▶ Exercise goal: Your answer should show every line of the material below that includes "left".

──────── Supplied data ────────

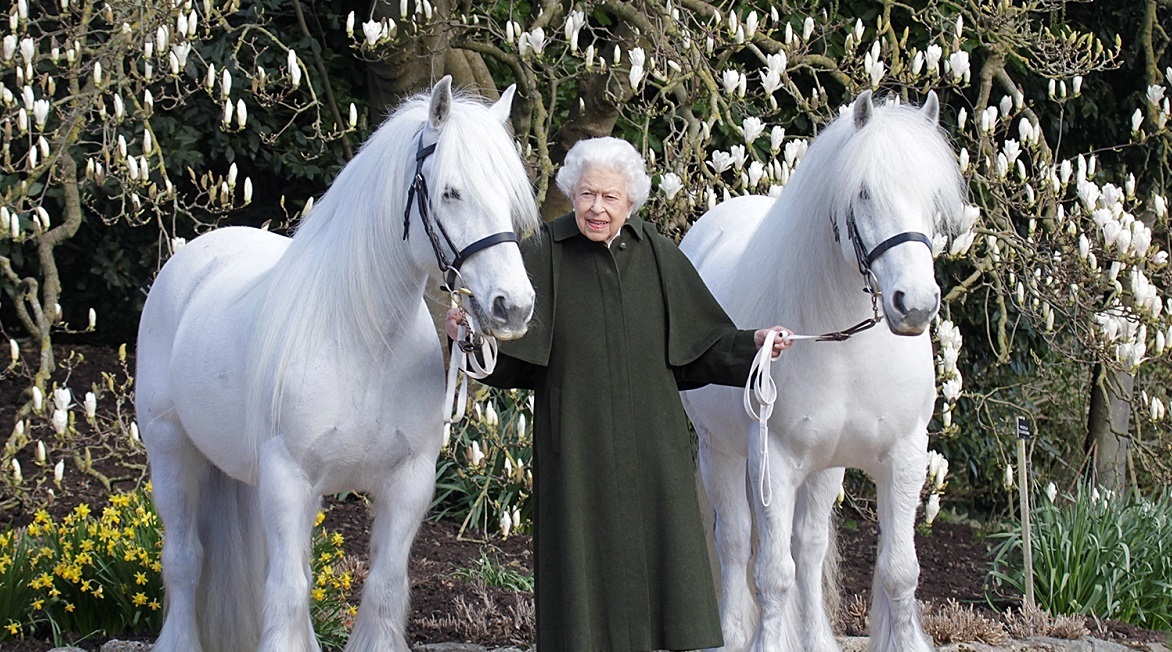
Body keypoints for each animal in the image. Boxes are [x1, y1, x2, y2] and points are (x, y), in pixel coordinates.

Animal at [135, 76, 538, 652]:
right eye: (451, 192)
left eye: (508, 197)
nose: (514, 306)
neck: (363, 341)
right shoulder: (288, 479)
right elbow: (286, 591)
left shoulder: (408, 483)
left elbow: (384, 587)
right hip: (171, 451)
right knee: (186, 559)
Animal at [679, 91, 966, 652]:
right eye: (864, 193)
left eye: (931, 197)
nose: (916, 305)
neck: (846, 347)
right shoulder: (773, 460)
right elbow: (772, 574)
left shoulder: (904, 457)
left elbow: (899, 572)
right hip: (720, 449)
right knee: (734, 542)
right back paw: (732, 633)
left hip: (825, 467)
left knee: (809, 548)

────────

▶ Solution to the problem:
left eye: (508, 197)
left shoulder: (408, 483)
left elbow: (384, 587)
left eye: (931, 197)
left shoulder: (904, 457)
left elbow: (899, 572)
left hip: (825, 467)
left knee: (809, 548)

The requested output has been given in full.